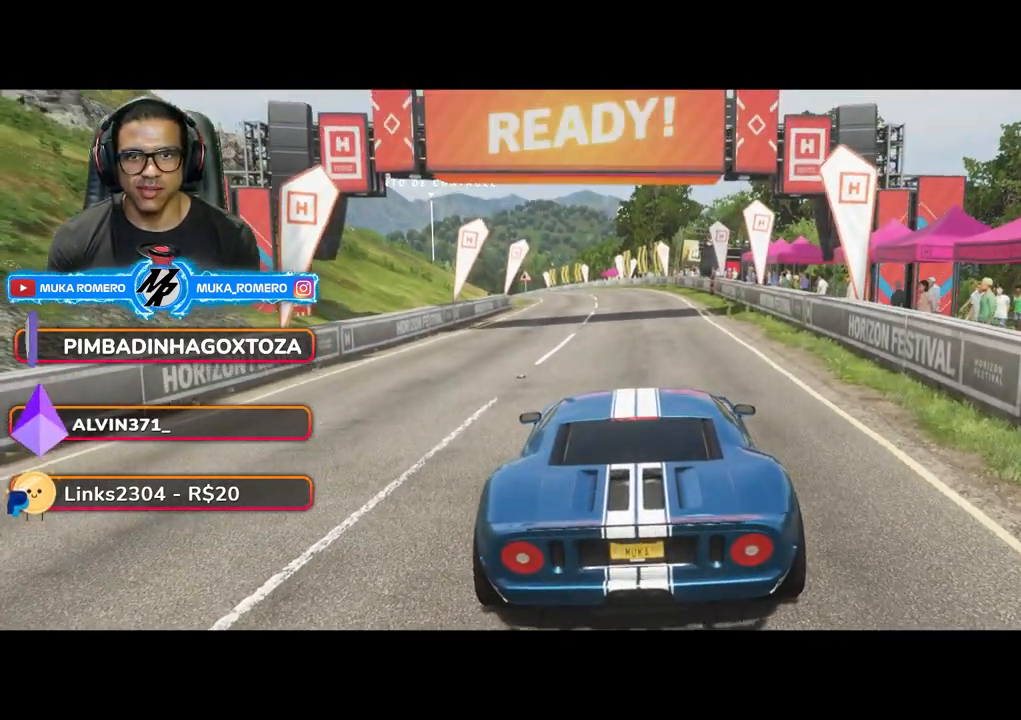
{"buttons": ["R2"], "left_stick": "center", "right_stick": "center", "events": []}
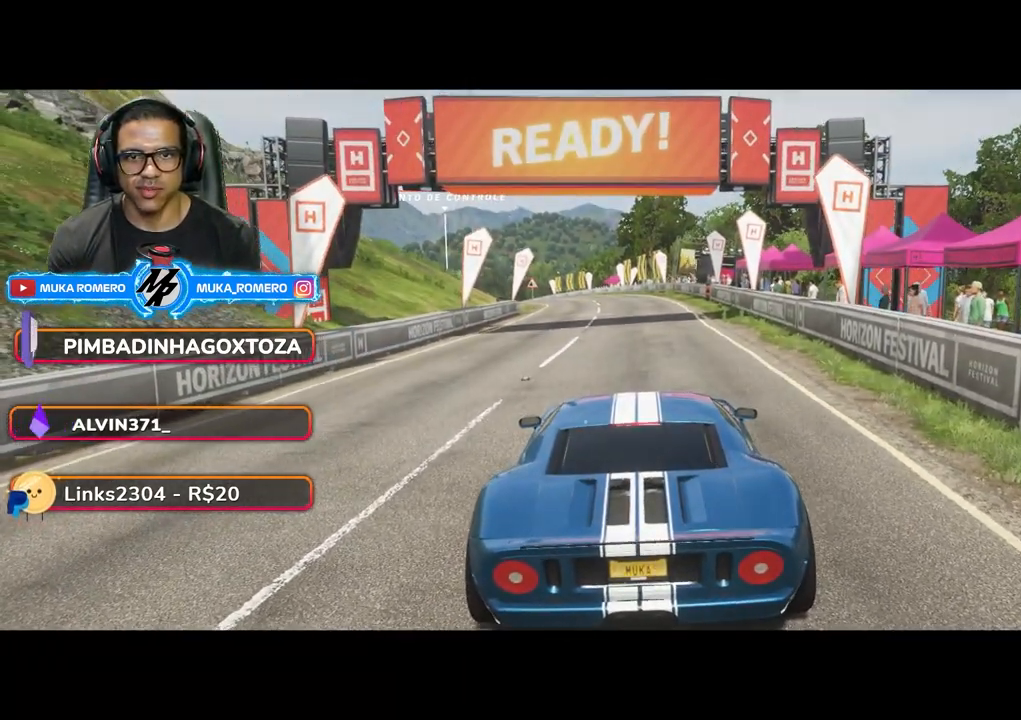
{"buttons": ["R2"], "left_stick": "center", "right_stick": "center", "events": []}
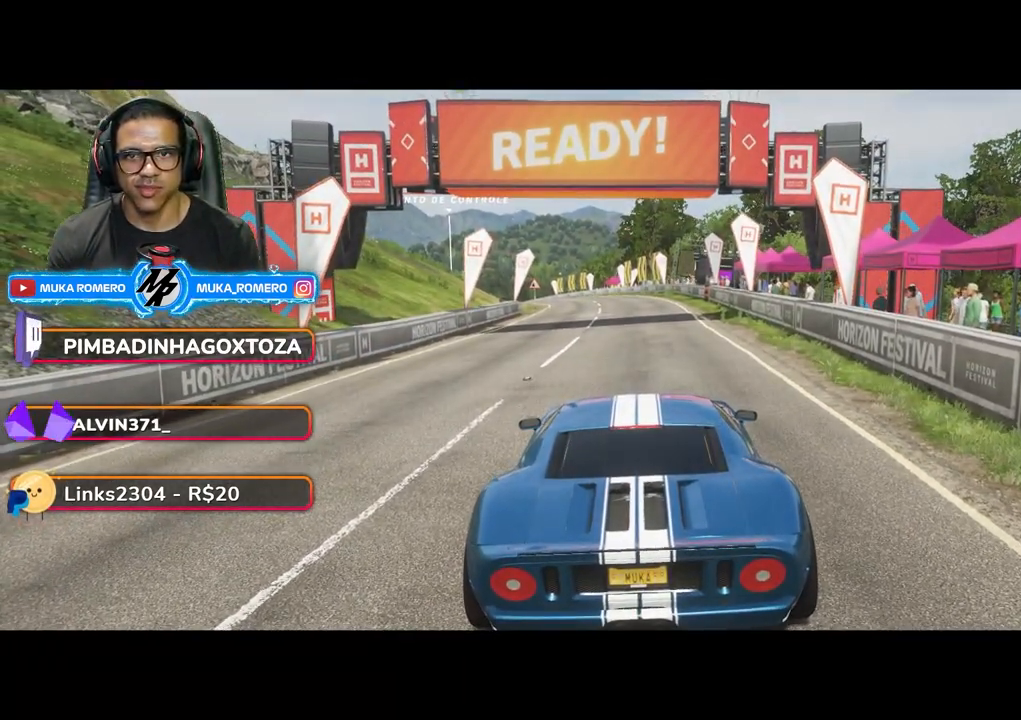
{"buttons": ["R2"], "left_stick": "center", "right_stick": "center", "events": []}
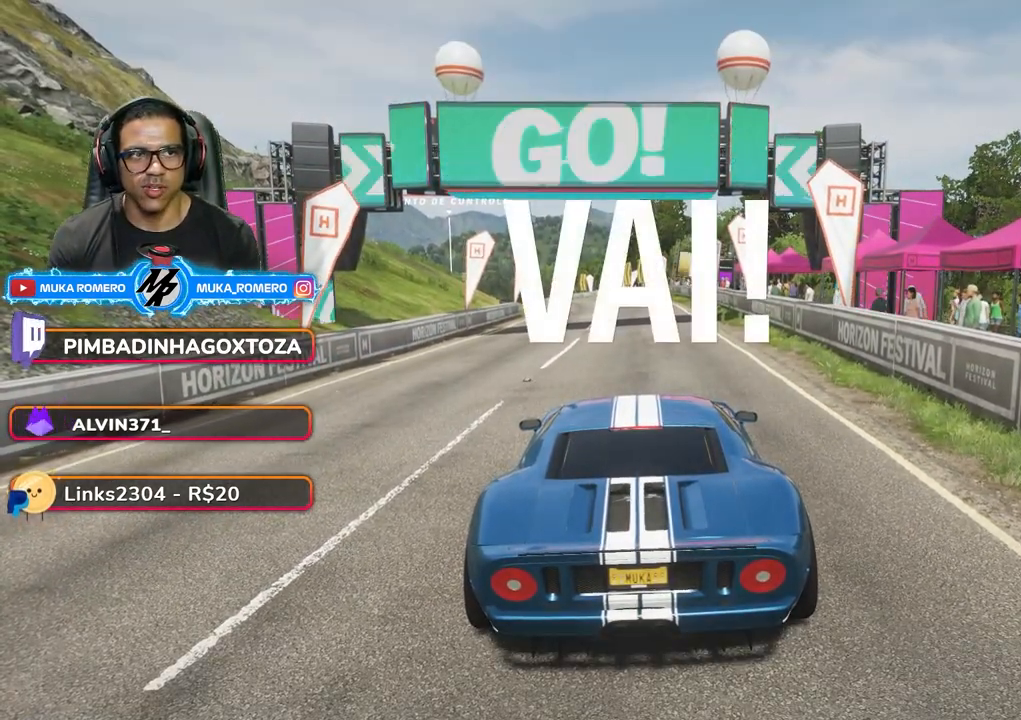
{"buttons": ["R2"], "left_stick": "center", "right_stick": "center", "events": [[233, "left_stick", "right"], [317, "left_stick", "center"]]}
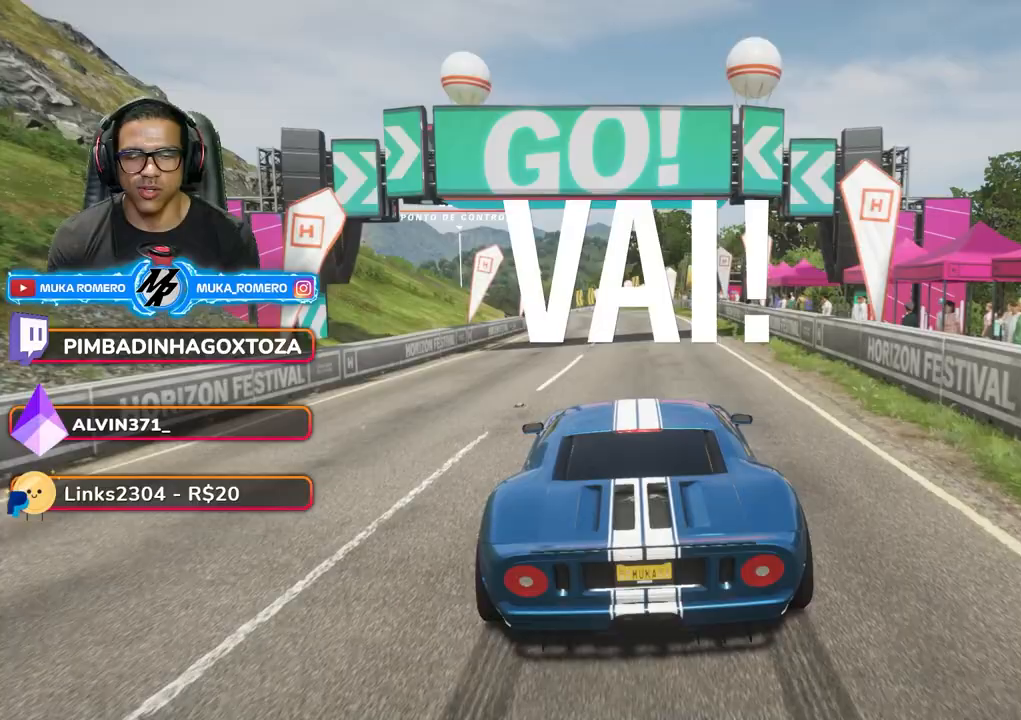
{"buttons": ["R2"], "left_stick": "center", "right_stick": "center", "events": [[83, "left_stick", "right"], [183, "left_stick", "center"], [333, "left_stick", "right"], [450, "left_stick", "center"]]}
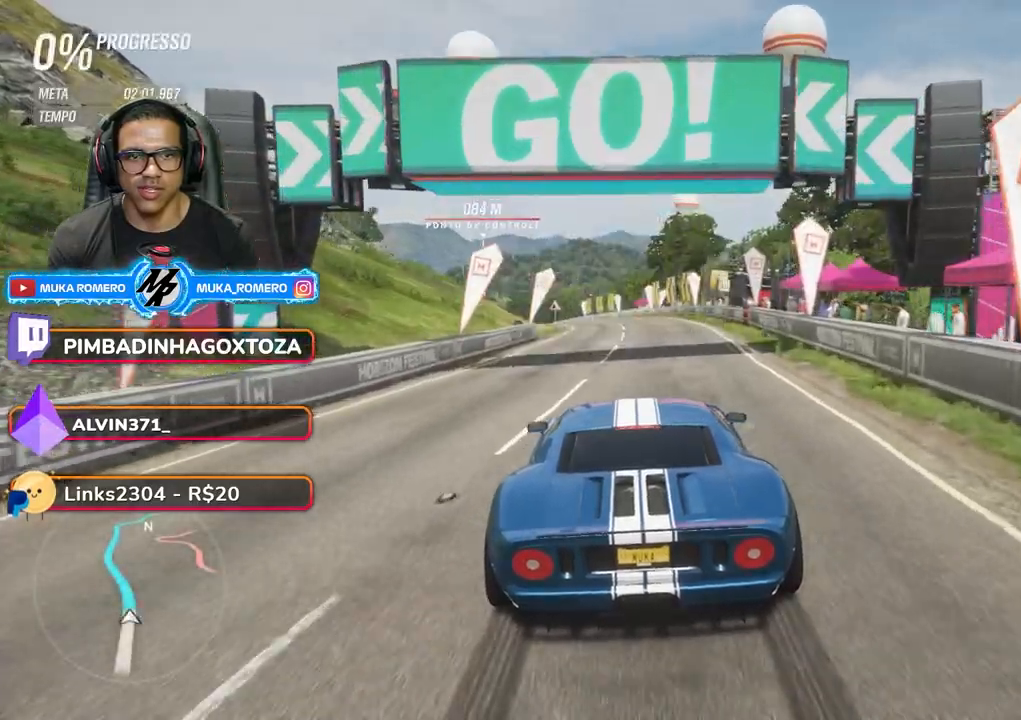
{"buttons": ["R2"], "left_stick": "center", "right_stick": "center", "events": [[350, "A", "down"], [350, "B", "down"], [433, "A", "up"], [433, "B", "up"]]}
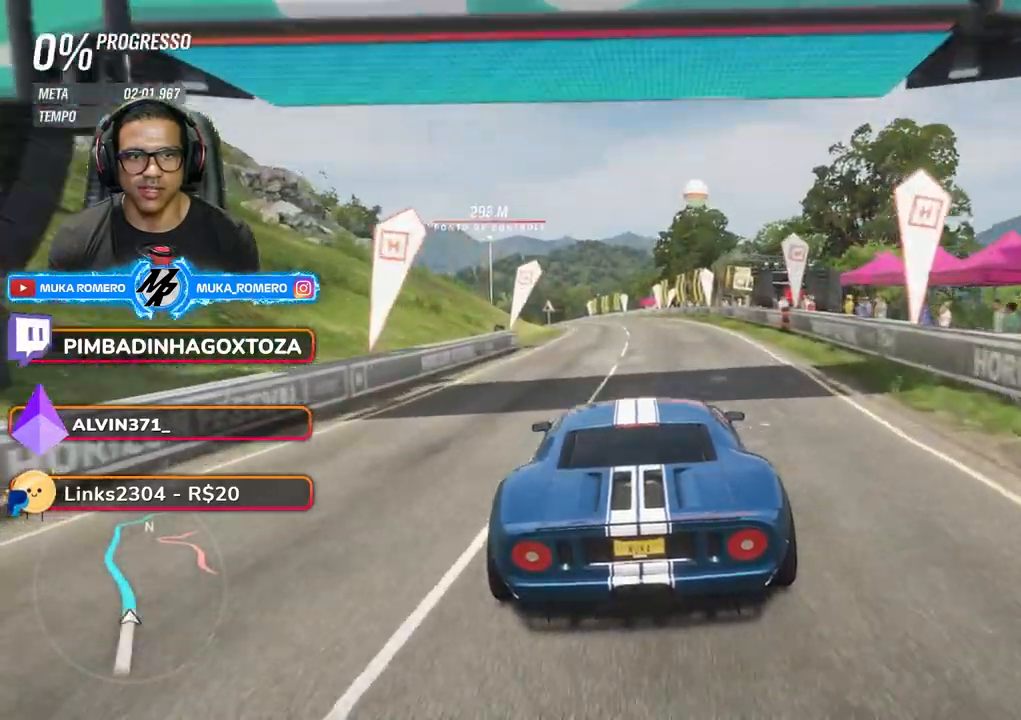
{"buttons": ["R2"], "left_stick": "center", "right_stick": "center", "events": [[233, "left_stick", "down-left"], [333, "left_stick", "center"]]}
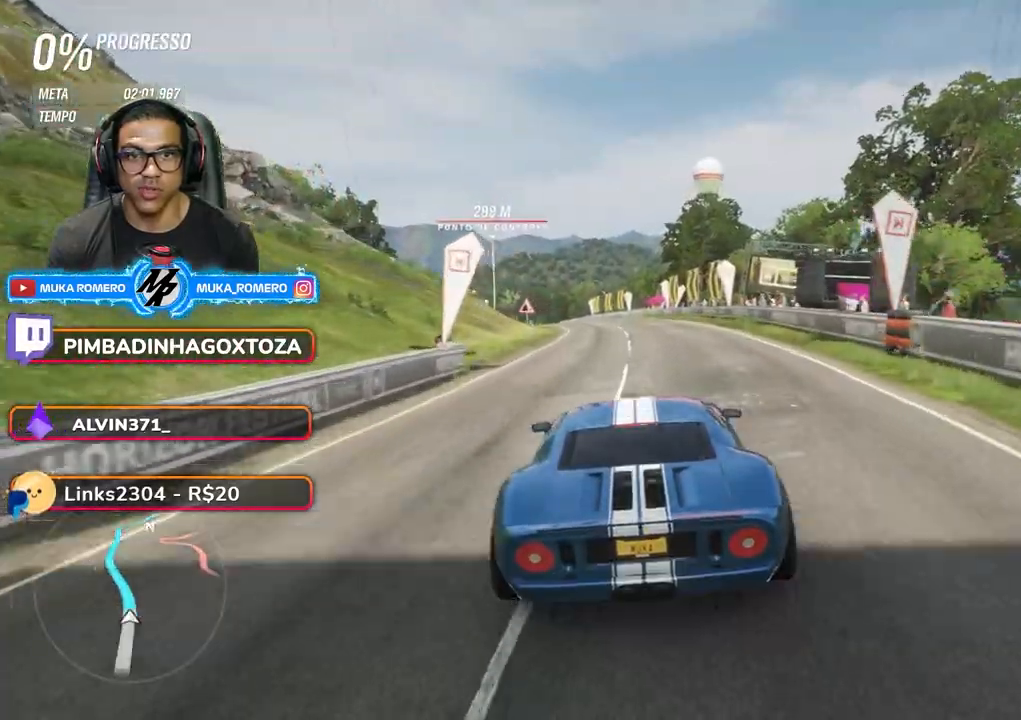
{"buttons": ["R2"], "left_stick": "center", "right_stick": "center", "events": []}
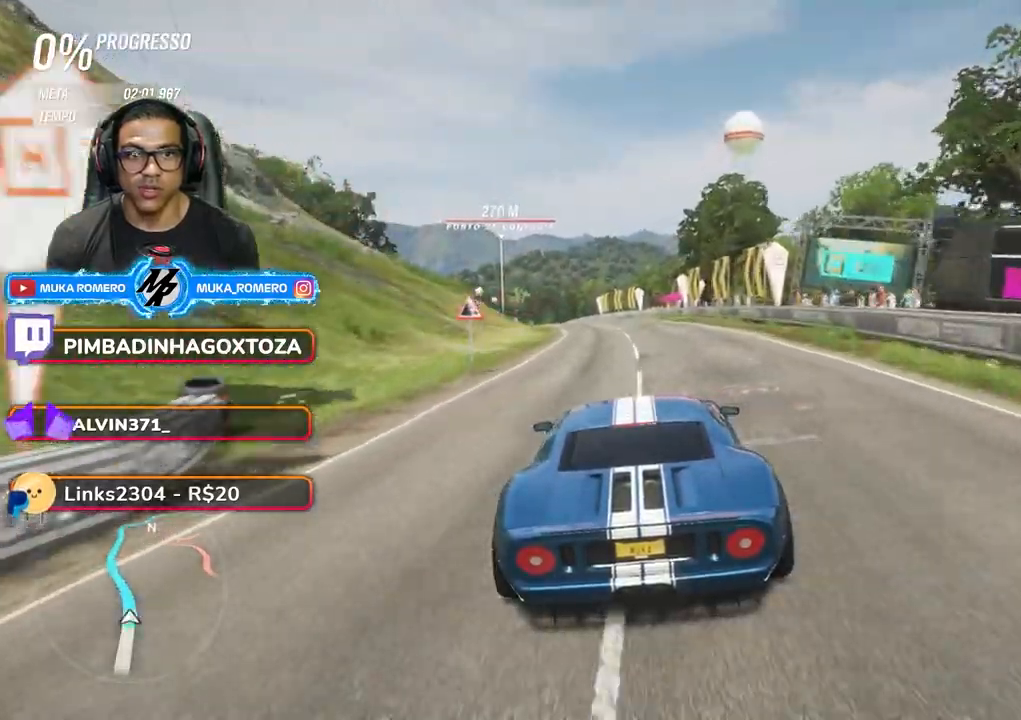
{"buttons": ["R2"], "left_stick": "down-left", "right_stick": "center", "events": [[33, "left_stick", "down-left"], [150, "left_stick", "center"], [267, "A", "down"], [267, "B", "down"], [350, "A", "up"], [350, "B", "up"], [433, "left_stick", "down-left"]]}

·····

Scan the records above for the string "down", then report every line that contains it.

{"buttons": ["R2"], "left_stick": "center", "right_stick": "center", "events": [[350, "A", "down"], [350, "B", "down"], [433, "A", "up"], [433, "B", "up"]]}
{"buttons": ["R2"], "left_stick": "center", "right_stick": "center", "events": [[233, "left_stick", "down-left"], [333, "left_stick", "center"]]}
{"buttons": ["R2"], "left_stick": "down-left", "right_stick": "center", "events": [[33, "left_stick", "down-left"], [150, "left_stick", "center"], [267, "A", "down"], [267, "B", "down"], [350, "A", "up"], [350, "B", "up"], [433, "left_stick", "down-left"]]}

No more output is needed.